TASK DESCRIPTION » In the Federal Register excerpt on the Texas 15% plans, write out the passage word for word, starting at "The EPA also" and ending at "Federal Register document.".

The Phase II submittal was to make up the shortfall in reductions not 
achieved by the Phase I measures. The combination of the Phase I and 
Phase II measures was ruled administratively complete by EPA on May 12, 
    The EPA analyzed the November 13, 1993, and May 9, 1994, submittals 
and determined that the measures included in the plan did not achieve 
the required amount of reductions. Among other reasons, there was a 
shortfall because the I/M program relied on reductions in the plans 
which had subsequently been repealed by the State. On January 29, 1996 
(61 FR 2751), EPA published a proposed limited approval/limited 
disapproval of the 15% Plans included in the November 13, 1993, and May 
9, 1994, submittal.
    The EPA also proposed a limited approval of the measures that were 
included with the plans because they resulted in a strengthening of the 
SIP. For a complete discussion of the deficiencies in the State's 
plans, please see the January 29, 1996, Federal Register document.

C. Current 15 Percent SIP Revision

    The Governor of Texas submitted revisions to the 15% ROP Plans for 
Beaumont/Port Arthur, Dallas/Fort Worth, El Paso and Houston/Galveston 
areas in a letter dated August 9, 1996. The SIP submittal also included 
revisions to the 1990 Base Year Inventory, El Paso section 818 
analysis, the Post 96 ROP Plan for Houston, and the Employee Commute 
Options. In this Federal Register, EPA is taking action on only the 
Emission Inventory, 15% ROP Plan, Contingency measures, and MVEB for 
the Beaumont/Port Arthur area. The EPA is taking no action on the other 
portions of the August 23, 1996, submittal in this Federal Register, 
nor on any plans for the Dallas/Fort Worth, El Paso and Houston areas. 
The other portions of the Governor's SIP submittal will be finalized in 
separate Federal Register actions.

II. Analysis of the Submittal

A. General

    Texas has made the following changes to address the shortfalls that 
were identified in the January 29, 1996, limited approval/limited 
disapproval proposed action. First, Texas made several revisions to its 
emissions estimates. These revisions were based on more recent 
information or source surveys. From these studies, Texas concluded 
that, in some instances, better estimates of emissions were available 
based on locally derived emission factors rather than defaults based on 
national data. Second, these same studies resulted, in some instances, 
in lower projections of emissions in 1996 resulting in less growth to 
be offset. Finally, by better segregating the emission points that were 
subject to specific rules, Texas identified additional emission 
reductions from measures in the original 15% Plan. The EPA believes 
that the revisions to the Emission Inventory and Growth Projections 
eliminate the shortfall identified in the January 29, 1996, limited 
disapproval/limited approval proposed action.

MATERIAL »
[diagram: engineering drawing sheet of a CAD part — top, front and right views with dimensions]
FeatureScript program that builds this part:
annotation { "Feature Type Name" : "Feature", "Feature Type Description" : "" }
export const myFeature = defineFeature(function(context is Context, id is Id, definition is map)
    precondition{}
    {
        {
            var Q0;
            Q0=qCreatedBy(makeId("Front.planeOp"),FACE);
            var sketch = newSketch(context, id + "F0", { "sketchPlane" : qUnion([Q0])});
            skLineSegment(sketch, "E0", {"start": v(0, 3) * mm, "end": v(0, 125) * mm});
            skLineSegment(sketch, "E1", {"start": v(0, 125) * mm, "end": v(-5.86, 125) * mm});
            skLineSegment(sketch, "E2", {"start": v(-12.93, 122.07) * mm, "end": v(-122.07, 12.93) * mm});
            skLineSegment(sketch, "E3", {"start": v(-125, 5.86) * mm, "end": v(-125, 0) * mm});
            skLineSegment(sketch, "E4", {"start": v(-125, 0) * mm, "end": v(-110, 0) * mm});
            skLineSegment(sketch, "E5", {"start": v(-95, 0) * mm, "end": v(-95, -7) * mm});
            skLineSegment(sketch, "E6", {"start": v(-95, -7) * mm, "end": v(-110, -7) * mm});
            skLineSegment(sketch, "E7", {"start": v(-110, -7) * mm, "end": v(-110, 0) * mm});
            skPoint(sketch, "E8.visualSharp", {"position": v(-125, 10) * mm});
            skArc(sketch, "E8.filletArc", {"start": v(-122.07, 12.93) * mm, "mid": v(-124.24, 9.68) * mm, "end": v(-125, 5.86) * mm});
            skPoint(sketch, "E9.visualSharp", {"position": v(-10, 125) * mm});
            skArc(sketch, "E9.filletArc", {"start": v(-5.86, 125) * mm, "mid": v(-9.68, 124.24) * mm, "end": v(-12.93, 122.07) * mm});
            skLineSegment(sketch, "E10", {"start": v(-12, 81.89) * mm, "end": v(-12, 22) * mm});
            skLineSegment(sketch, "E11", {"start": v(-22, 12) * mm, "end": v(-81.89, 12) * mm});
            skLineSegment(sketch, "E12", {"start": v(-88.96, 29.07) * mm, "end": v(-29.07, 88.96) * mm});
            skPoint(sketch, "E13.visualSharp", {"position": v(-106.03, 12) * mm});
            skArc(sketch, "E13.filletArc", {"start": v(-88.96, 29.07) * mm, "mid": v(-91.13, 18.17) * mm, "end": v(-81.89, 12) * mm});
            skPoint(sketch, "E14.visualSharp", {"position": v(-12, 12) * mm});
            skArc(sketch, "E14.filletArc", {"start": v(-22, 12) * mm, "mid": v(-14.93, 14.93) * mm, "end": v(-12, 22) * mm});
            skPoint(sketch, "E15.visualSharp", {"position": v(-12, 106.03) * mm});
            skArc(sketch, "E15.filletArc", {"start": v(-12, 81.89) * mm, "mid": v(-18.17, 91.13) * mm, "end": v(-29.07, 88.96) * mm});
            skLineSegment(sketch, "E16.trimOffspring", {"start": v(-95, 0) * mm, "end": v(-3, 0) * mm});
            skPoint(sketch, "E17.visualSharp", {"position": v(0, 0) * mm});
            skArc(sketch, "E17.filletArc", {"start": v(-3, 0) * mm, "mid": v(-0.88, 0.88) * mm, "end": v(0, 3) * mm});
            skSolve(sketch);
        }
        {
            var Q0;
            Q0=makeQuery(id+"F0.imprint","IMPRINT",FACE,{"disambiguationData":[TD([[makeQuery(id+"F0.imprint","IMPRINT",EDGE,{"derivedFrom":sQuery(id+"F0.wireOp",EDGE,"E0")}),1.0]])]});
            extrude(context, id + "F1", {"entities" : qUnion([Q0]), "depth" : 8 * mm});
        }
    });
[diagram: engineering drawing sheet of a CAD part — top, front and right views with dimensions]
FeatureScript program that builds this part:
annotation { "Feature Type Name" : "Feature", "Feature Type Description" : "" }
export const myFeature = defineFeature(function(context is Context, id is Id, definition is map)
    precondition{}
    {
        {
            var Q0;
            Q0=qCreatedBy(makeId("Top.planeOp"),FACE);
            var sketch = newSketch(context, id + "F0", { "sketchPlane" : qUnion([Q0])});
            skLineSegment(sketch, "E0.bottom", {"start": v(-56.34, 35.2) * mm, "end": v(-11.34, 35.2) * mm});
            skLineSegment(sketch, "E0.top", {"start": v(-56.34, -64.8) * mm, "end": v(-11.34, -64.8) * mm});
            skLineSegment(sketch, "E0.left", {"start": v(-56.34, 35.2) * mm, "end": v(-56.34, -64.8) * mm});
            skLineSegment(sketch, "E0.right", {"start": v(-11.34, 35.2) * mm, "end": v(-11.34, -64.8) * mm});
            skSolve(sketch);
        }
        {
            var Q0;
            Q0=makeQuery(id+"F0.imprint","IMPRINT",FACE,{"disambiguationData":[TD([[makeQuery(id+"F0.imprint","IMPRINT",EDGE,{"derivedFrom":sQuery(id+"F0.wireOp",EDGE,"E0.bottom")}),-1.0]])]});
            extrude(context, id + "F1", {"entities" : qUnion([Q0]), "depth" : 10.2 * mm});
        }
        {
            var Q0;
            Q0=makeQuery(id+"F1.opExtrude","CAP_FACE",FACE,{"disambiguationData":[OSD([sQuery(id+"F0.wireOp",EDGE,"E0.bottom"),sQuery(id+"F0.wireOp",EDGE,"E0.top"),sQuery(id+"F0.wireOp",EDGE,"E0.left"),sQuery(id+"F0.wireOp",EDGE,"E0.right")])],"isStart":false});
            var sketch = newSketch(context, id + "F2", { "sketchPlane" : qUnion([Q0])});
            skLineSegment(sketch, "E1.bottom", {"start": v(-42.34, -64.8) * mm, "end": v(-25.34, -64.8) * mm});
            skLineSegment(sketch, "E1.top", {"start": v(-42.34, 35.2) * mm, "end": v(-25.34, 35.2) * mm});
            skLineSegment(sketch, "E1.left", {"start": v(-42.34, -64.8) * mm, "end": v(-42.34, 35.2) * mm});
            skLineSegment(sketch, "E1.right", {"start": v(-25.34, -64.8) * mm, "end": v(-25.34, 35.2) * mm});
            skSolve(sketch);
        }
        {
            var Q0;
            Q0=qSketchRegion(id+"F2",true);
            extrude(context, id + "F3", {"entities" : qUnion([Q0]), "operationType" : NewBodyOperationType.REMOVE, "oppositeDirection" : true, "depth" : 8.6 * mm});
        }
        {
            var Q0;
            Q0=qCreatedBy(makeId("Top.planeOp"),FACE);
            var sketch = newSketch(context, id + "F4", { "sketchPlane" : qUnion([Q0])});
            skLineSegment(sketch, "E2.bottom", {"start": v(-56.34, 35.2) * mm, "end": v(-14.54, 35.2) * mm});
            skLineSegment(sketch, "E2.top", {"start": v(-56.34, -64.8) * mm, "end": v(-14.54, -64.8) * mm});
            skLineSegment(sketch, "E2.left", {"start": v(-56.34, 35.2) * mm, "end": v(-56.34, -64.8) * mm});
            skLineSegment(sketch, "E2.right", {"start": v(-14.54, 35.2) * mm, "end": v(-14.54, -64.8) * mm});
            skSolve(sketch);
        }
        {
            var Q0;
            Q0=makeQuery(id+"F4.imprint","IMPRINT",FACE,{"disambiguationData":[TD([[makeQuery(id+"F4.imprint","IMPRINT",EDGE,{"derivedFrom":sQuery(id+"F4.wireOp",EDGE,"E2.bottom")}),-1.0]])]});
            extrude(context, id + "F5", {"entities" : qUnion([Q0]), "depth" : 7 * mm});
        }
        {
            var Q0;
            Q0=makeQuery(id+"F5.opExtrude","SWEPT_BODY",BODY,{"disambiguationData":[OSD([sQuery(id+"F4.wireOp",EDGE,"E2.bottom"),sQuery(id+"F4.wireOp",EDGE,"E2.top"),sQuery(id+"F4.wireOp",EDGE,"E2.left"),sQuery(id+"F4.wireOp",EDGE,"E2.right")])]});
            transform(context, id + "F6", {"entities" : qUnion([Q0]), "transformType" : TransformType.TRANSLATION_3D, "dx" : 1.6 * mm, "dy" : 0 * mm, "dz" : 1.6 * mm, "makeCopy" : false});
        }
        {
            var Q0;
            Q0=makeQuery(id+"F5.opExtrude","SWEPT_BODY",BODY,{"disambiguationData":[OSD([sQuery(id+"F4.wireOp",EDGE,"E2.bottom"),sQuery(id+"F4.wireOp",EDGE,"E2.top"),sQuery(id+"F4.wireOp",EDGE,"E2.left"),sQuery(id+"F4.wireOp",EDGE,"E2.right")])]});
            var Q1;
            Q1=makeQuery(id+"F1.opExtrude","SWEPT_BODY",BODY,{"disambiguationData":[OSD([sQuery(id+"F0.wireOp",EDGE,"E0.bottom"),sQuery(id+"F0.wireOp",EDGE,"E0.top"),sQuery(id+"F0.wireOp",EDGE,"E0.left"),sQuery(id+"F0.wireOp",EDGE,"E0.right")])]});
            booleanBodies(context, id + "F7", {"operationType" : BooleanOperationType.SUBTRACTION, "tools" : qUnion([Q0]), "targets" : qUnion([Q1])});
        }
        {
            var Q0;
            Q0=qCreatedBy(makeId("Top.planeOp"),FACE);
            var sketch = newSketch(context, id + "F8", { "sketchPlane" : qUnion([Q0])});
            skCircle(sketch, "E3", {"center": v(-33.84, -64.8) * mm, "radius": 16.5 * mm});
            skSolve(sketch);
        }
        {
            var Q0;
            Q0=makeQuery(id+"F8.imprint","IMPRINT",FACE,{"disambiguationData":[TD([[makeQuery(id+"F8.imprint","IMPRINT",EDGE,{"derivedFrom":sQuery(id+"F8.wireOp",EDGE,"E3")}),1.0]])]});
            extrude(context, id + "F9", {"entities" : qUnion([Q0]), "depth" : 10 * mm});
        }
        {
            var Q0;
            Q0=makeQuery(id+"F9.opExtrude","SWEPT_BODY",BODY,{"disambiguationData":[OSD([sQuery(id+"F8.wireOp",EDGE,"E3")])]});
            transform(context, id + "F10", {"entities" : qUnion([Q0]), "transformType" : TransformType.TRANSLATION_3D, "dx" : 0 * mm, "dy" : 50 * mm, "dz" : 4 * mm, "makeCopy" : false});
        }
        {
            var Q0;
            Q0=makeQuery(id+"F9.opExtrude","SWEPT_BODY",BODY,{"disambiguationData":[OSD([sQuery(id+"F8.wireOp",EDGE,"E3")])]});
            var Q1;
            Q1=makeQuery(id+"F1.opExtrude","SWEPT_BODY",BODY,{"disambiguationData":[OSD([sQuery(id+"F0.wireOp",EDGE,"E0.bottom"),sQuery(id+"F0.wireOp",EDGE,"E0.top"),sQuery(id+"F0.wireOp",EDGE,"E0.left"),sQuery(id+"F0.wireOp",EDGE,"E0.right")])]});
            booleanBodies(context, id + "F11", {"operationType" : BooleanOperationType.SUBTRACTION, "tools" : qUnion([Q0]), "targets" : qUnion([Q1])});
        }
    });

TASK ANSWER »
The EPA also proposed a limited approval of the measures that were 
included with the plans because they resulted in a strengthening of the 
SIP. For a complete discussion of the deficiencies in the State's 
plans, please see the January 29, 1996, Federal Register document.